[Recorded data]
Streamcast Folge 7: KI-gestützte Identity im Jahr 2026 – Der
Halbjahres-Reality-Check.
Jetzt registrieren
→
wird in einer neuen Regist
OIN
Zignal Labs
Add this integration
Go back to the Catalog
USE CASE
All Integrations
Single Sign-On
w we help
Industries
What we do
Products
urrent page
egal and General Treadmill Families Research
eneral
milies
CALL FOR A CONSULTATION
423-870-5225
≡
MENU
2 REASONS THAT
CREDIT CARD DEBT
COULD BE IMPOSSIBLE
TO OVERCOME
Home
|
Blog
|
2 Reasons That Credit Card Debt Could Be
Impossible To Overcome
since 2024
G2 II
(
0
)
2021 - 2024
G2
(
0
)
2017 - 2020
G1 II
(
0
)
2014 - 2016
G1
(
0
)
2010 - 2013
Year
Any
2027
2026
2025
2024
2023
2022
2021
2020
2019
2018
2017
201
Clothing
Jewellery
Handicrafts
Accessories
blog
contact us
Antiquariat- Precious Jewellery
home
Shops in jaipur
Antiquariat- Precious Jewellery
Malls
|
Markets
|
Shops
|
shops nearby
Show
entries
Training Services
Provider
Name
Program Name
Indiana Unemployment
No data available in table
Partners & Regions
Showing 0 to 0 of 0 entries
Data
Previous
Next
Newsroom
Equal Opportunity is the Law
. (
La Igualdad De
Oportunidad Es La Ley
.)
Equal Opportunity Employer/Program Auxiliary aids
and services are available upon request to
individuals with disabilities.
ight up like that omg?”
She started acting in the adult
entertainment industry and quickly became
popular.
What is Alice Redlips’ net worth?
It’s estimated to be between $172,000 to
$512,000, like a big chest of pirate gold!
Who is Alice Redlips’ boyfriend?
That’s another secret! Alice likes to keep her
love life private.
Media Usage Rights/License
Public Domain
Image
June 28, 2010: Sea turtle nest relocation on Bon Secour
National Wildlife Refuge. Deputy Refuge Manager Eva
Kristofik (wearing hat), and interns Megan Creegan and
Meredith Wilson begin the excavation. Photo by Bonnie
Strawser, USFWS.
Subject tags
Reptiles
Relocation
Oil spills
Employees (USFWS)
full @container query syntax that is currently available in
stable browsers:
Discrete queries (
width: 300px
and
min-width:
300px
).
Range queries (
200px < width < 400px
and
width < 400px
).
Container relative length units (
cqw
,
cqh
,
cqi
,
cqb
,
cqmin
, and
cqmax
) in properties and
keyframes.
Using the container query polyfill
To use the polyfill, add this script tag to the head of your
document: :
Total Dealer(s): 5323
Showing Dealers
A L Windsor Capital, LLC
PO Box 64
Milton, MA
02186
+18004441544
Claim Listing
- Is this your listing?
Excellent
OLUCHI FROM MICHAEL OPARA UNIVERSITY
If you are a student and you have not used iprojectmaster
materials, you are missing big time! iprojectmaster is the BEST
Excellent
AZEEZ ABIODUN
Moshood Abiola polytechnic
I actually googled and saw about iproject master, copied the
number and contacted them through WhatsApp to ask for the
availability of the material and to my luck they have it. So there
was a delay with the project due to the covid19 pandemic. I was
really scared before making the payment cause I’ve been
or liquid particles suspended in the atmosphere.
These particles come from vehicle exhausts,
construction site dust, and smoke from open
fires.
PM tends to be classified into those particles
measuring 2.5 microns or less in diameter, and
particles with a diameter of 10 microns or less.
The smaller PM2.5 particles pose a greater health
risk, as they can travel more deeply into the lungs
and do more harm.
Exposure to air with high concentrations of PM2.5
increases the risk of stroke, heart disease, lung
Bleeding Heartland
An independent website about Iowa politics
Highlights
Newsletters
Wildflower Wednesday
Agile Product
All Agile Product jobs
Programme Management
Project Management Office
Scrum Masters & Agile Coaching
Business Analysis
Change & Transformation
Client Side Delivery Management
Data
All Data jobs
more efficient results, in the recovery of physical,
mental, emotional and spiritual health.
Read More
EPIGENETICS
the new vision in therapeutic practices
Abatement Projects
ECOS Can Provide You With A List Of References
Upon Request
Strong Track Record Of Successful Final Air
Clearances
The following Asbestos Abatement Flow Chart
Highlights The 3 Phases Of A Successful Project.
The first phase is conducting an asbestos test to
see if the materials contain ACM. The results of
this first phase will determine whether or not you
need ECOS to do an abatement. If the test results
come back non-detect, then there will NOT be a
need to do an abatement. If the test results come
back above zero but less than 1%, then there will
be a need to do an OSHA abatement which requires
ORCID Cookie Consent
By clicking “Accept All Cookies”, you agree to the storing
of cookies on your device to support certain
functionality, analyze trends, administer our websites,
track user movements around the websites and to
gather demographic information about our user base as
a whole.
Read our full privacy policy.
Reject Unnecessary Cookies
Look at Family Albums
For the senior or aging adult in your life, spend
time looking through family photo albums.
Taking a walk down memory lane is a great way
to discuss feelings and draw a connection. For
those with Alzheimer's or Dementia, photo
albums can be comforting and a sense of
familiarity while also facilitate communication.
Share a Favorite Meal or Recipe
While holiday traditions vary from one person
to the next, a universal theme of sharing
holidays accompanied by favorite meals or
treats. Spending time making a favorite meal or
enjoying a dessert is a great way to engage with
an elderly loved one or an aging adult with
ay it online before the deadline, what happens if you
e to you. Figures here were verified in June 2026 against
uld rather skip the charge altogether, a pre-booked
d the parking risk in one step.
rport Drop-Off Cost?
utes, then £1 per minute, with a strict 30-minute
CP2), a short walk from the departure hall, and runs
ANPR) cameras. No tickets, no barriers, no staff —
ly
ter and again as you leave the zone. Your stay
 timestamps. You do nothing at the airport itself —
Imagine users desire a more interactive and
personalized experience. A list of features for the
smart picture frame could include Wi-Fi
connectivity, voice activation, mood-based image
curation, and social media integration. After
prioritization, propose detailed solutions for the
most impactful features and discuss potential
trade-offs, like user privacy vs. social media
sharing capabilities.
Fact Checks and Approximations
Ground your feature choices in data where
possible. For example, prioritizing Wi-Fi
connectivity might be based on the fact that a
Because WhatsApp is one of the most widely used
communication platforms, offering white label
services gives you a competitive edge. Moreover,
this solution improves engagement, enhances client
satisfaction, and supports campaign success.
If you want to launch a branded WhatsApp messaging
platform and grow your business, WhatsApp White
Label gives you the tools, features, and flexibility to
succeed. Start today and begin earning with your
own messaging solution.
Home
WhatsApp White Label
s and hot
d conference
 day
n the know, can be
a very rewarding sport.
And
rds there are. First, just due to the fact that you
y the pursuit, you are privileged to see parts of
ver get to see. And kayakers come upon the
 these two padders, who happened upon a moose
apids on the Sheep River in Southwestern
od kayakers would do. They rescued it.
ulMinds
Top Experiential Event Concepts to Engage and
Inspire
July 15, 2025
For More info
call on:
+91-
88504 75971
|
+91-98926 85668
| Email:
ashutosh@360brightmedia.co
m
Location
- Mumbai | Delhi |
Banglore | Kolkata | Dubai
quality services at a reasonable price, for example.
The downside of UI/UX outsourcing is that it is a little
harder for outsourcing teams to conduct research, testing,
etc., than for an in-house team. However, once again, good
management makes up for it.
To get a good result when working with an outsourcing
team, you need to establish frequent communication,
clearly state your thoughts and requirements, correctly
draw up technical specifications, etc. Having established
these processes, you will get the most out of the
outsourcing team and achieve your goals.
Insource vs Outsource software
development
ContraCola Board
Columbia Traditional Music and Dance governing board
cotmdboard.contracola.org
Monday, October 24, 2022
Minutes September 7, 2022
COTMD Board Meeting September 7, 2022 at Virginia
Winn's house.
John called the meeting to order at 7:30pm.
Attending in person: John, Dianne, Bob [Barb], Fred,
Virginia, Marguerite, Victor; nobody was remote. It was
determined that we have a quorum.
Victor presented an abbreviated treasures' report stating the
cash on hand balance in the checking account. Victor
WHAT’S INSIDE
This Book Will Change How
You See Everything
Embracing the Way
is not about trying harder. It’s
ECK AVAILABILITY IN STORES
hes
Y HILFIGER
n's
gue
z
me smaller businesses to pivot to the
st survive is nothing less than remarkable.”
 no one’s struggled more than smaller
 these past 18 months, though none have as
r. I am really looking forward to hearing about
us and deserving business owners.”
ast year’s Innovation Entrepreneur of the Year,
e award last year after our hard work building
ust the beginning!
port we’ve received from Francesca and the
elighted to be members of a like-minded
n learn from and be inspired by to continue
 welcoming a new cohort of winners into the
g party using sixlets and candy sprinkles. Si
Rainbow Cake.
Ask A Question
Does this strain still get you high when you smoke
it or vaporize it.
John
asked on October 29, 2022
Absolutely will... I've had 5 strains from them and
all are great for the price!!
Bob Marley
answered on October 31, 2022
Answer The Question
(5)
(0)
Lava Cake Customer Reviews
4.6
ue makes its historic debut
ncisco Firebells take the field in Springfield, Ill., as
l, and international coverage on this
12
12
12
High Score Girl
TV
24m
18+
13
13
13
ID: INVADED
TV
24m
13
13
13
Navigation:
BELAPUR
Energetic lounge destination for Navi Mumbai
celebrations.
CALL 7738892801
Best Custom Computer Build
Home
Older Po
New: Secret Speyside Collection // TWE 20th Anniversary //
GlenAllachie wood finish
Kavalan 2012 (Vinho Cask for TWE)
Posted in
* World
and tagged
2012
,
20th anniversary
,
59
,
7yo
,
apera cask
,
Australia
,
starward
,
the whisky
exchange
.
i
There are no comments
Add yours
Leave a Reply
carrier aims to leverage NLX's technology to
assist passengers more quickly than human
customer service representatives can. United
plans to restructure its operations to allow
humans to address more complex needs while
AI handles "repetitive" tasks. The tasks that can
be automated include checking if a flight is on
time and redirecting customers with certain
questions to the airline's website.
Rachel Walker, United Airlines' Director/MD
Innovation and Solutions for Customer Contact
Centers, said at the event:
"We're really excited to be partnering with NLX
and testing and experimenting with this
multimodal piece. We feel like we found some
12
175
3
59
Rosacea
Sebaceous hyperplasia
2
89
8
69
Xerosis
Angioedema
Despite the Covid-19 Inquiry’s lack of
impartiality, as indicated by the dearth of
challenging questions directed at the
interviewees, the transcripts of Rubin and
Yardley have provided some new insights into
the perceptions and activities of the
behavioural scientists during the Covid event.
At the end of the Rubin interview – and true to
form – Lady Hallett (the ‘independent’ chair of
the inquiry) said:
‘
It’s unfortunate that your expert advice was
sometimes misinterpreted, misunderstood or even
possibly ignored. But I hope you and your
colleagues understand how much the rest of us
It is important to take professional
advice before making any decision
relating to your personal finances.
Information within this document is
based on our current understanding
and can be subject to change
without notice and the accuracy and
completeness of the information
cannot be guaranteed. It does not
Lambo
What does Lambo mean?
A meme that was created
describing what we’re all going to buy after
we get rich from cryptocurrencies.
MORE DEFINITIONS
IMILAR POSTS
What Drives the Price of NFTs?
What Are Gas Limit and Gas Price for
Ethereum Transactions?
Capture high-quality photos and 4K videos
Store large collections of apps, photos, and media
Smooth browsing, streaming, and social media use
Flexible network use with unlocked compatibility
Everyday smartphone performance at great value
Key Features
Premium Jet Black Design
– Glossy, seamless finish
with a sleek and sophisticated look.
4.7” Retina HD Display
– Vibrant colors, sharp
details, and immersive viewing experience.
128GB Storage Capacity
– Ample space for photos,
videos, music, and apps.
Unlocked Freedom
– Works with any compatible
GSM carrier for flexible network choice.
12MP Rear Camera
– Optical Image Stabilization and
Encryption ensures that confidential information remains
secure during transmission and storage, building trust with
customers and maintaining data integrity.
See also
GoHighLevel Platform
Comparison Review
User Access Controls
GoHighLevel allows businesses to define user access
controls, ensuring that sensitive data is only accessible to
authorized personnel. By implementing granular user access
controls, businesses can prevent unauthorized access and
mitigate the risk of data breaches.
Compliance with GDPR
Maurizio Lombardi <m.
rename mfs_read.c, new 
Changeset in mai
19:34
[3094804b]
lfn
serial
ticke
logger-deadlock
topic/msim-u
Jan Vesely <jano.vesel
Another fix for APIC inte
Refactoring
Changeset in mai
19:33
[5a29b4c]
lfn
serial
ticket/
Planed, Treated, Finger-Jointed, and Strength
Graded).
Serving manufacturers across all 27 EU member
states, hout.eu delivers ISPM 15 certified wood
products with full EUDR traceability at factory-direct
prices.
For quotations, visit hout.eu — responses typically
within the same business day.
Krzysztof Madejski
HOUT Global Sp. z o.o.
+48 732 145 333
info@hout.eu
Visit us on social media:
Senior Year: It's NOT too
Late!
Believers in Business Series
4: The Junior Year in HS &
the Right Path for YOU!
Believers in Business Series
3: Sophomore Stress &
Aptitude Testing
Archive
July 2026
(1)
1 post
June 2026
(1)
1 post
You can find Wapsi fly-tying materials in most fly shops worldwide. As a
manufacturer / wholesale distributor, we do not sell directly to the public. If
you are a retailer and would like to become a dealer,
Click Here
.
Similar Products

Task details – Leave out every line above except those from the line with "sometimes misinterpreted, misunderstood" up to and including the line with "relating to your personal finances.", and copy those exactly.

Exercise result –
sometimes misinterpreted, misunderstood or even
possibly ignored. But I hope you and your
colleagues understand how much the rest of us
It is important to take professional
advice before making any decision
relating to your personal finances.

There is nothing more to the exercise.